## THE DATA
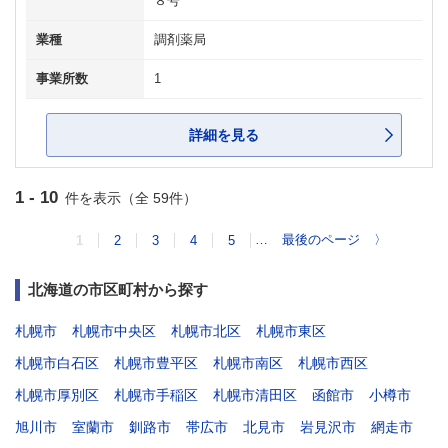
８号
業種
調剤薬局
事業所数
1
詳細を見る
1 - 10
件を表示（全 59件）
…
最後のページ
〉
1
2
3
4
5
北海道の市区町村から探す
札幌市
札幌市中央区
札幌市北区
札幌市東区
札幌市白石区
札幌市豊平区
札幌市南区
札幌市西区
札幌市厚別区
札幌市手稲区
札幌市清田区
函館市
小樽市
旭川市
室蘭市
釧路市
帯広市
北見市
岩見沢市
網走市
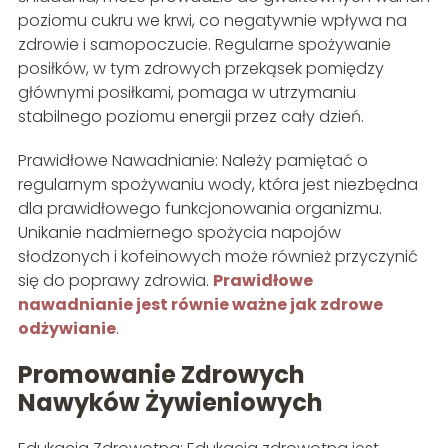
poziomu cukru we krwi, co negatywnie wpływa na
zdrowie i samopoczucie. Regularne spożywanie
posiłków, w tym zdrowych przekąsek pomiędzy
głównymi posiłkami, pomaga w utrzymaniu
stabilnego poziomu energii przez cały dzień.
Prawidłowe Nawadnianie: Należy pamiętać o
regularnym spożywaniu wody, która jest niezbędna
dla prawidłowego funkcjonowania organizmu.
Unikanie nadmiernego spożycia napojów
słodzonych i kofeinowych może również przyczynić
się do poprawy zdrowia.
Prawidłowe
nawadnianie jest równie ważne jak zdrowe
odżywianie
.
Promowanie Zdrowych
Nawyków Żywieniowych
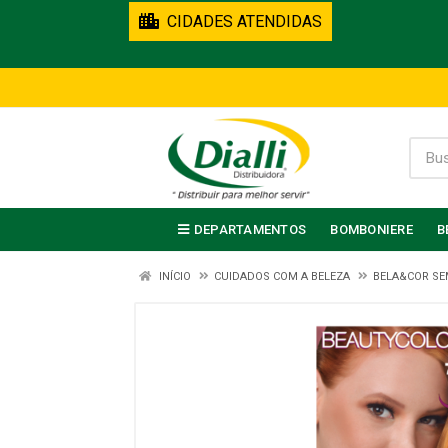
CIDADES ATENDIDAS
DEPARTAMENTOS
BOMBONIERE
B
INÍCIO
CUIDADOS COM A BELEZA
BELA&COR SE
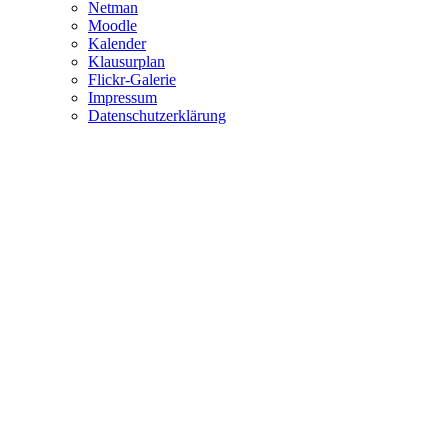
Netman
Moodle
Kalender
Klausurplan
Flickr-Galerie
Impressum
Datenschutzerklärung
---
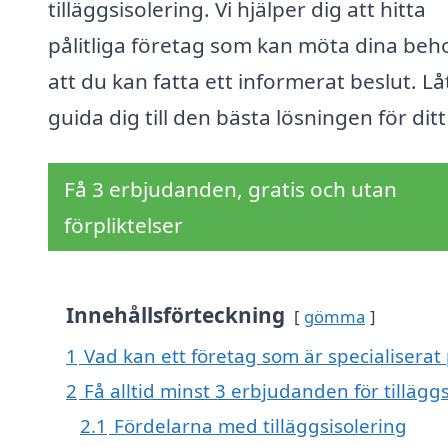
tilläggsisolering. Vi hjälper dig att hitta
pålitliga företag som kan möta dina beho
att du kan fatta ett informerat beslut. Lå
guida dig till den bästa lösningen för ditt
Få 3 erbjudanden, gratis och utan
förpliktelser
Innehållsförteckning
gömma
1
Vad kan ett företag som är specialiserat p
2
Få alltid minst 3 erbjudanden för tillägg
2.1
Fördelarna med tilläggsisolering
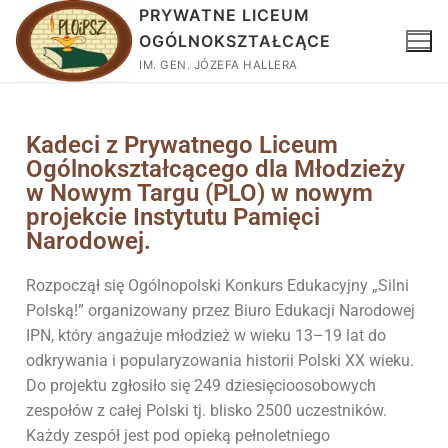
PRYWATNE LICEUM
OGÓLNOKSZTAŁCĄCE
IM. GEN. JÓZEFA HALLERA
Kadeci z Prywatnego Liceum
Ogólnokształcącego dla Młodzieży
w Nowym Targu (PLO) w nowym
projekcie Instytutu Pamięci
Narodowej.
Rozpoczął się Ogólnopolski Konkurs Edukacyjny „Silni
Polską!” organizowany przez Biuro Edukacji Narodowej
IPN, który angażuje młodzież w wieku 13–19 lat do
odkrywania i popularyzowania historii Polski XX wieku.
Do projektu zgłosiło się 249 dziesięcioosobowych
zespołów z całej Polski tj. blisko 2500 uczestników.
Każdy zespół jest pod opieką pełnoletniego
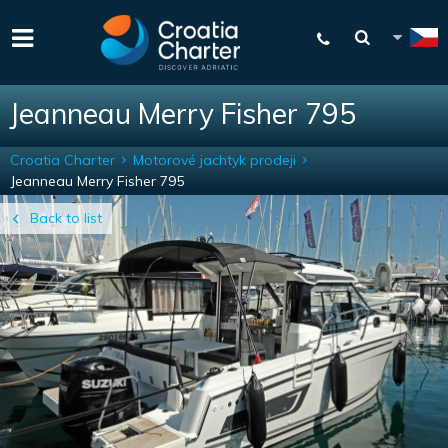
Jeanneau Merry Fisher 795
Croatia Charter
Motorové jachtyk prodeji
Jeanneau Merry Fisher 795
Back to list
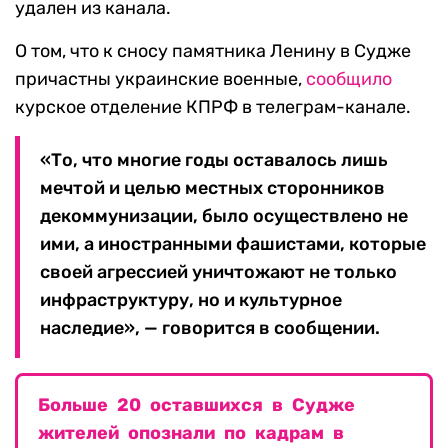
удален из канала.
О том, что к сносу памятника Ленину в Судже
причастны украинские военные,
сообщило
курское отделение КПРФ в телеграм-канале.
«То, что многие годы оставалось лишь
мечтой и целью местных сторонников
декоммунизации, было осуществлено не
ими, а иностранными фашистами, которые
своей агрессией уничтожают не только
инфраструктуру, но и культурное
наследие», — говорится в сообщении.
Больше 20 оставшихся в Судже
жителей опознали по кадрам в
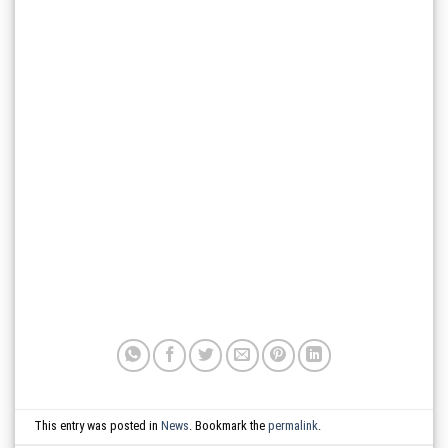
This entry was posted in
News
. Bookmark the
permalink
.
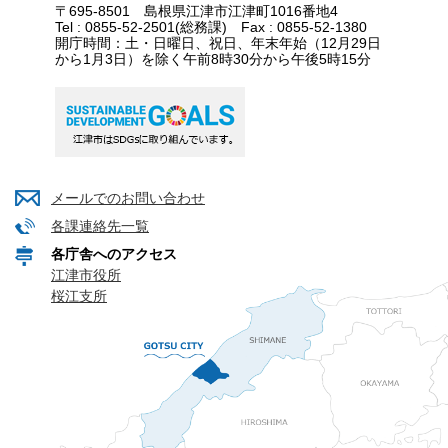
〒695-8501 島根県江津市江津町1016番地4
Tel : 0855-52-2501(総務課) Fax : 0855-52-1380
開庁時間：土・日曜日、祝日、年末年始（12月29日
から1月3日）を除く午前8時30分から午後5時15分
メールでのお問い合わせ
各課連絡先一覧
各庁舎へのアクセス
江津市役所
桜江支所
--
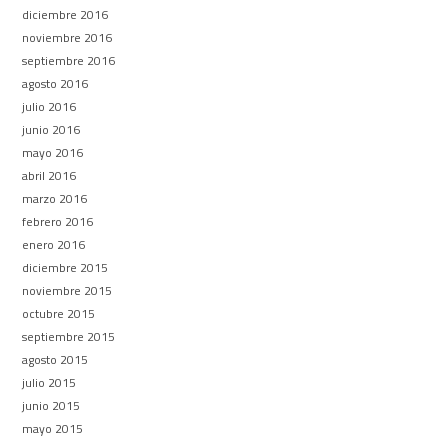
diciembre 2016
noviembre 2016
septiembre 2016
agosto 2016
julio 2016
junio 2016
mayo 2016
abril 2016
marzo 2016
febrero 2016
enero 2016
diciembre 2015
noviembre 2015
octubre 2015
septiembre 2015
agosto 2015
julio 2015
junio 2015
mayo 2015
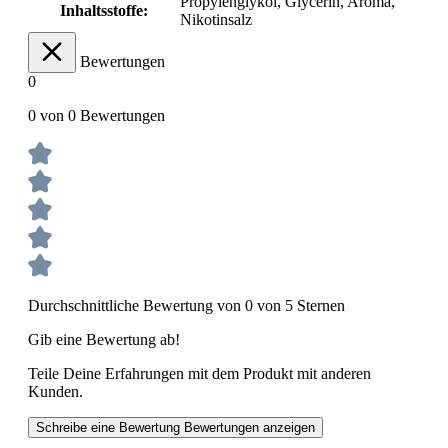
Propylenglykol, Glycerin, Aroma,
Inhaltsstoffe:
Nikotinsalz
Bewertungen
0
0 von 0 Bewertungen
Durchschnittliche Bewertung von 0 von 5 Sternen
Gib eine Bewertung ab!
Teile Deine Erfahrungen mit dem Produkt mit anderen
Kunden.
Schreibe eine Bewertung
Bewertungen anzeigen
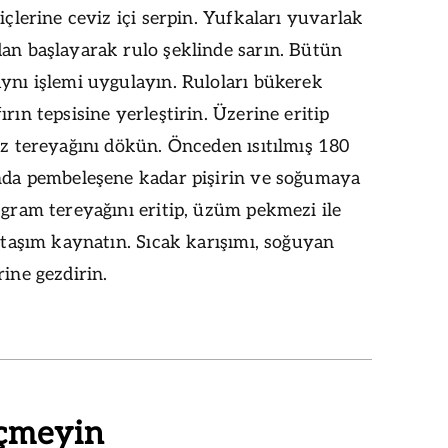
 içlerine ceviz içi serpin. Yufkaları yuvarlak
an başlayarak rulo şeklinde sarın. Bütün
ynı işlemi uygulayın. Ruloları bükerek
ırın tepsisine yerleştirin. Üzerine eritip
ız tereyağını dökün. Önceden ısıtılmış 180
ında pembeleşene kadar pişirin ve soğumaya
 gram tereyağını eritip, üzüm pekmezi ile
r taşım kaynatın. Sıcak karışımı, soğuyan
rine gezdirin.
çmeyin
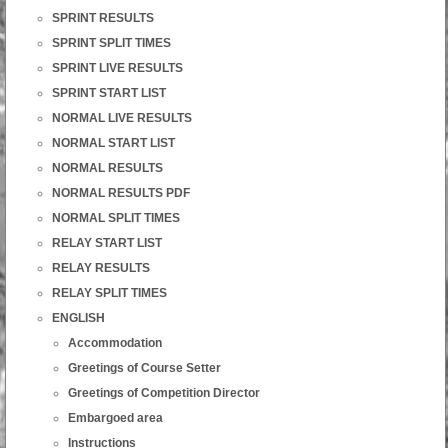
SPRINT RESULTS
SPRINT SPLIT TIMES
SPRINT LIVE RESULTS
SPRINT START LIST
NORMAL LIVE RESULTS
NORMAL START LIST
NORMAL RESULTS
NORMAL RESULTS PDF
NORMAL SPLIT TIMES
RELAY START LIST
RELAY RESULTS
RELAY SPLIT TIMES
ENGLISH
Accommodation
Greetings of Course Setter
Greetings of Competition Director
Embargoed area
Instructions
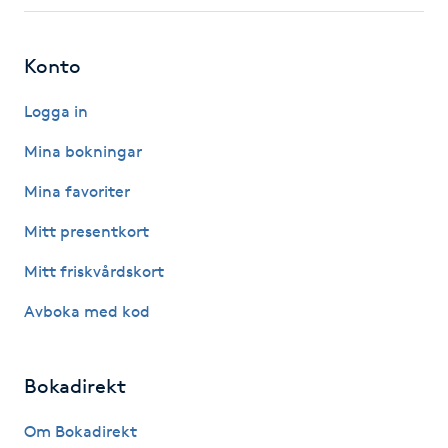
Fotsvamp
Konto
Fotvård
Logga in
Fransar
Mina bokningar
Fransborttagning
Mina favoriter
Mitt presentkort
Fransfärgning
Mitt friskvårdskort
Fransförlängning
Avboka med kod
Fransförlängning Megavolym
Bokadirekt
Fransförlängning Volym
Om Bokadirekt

## WORK TO BE COMPLETED
Reproduce verbatim every line of the entries from the line containing "SPRINT RESULTS" down to the line containing "Om Bokadirekt", with both of those lines included, and leave the pictures out of the output.

## TASK SOLUTION
SPRINT RESULTS
SPRINT SPLIT TIMES
SPRINT LIVE RESULTS
SPRINT START LIST
NORMAL LIVE RESULTS
NORMAL START LIST
NORMAL RESULTS
NORMAL RESULTS PDF
NORMAL SPLIT TIMES
RELAY START LIST
RELAY RESULTS
RELAY SPLIT TIMES
ENGLISH
Accommodation
Greetings of Course Setter
Greetings of Competition Director
Embargoed area
Instructions
Fotsvamp
Konto
Fotvård
Logga in
Fransar
Mina bokningar
Fransborttagning
Mina favoriter
Mitt presentkort
Fransfärgning
Mitt friskvårdskort
Fransförlängning
Avboka med kod
Fransförlängning Megavolym
Bokadirekt
Fransförlängning Volym
Om Bokadirekt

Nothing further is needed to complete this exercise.